> _TASK TO COMPLETE_: Read the listing below and tally the lines that contain "Adhes"; the reply is that tally only.

> _ENTRIES SUPPLIED_:
-.-.-

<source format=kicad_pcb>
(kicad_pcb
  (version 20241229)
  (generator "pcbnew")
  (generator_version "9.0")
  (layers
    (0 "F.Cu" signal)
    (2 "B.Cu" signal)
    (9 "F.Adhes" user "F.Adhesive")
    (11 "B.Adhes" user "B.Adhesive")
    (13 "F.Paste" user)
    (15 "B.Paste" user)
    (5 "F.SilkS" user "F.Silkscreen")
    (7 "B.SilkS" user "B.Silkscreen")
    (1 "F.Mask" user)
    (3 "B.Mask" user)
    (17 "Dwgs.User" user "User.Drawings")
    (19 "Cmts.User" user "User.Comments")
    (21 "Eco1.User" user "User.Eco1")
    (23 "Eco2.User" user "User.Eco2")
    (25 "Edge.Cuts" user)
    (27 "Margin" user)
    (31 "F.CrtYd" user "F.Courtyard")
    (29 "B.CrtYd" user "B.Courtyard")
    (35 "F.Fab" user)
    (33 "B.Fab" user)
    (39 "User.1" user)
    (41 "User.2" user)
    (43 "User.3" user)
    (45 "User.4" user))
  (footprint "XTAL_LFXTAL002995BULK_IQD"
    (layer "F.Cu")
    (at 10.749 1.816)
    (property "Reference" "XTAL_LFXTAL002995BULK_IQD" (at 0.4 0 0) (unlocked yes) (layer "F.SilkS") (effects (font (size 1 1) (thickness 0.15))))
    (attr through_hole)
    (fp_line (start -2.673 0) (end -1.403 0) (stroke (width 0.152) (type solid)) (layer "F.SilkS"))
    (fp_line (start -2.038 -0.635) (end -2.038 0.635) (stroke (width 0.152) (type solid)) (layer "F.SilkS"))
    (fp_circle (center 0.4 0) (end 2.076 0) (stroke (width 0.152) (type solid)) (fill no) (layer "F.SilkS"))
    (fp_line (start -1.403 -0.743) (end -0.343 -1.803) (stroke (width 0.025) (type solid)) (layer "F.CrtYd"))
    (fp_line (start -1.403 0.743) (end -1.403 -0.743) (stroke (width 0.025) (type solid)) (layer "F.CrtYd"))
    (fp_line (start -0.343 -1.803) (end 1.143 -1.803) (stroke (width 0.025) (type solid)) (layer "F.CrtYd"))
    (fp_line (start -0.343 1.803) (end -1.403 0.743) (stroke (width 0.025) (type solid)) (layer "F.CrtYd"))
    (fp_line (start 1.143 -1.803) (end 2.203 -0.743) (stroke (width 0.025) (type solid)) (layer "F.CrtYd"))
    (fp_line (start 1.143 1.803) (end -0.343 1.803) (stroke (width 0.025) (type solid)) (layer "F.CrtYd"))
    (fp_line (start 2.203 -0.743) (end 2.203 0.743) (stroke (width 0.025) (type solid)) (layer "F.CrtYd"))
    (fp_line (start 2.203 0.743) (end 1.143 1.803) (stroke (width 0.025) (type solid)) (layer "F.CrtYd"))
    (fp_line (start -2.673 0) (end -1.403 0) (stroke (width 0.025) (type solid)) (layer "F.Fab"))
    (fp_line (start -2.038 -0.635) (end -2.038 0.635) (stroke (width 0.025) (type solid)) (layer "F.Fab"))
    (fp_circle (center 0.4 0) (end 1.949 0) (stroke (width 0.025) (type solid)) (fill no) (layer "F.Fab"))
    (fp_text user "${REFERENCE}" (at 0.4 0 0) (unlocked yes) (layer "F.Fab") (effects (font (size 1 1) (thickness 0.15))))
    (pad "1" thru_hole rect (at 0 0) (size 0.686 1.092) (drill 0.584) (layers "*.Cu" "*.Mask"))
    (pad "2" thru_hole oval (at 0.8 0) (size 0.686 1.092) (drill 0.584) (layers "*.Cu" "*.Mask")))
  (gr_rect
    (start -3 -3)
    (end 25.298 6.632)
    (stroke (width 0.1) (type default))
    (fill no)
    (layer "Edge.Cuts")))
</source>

-.-.-

> _RESULT OF THE EXERCISE_: 2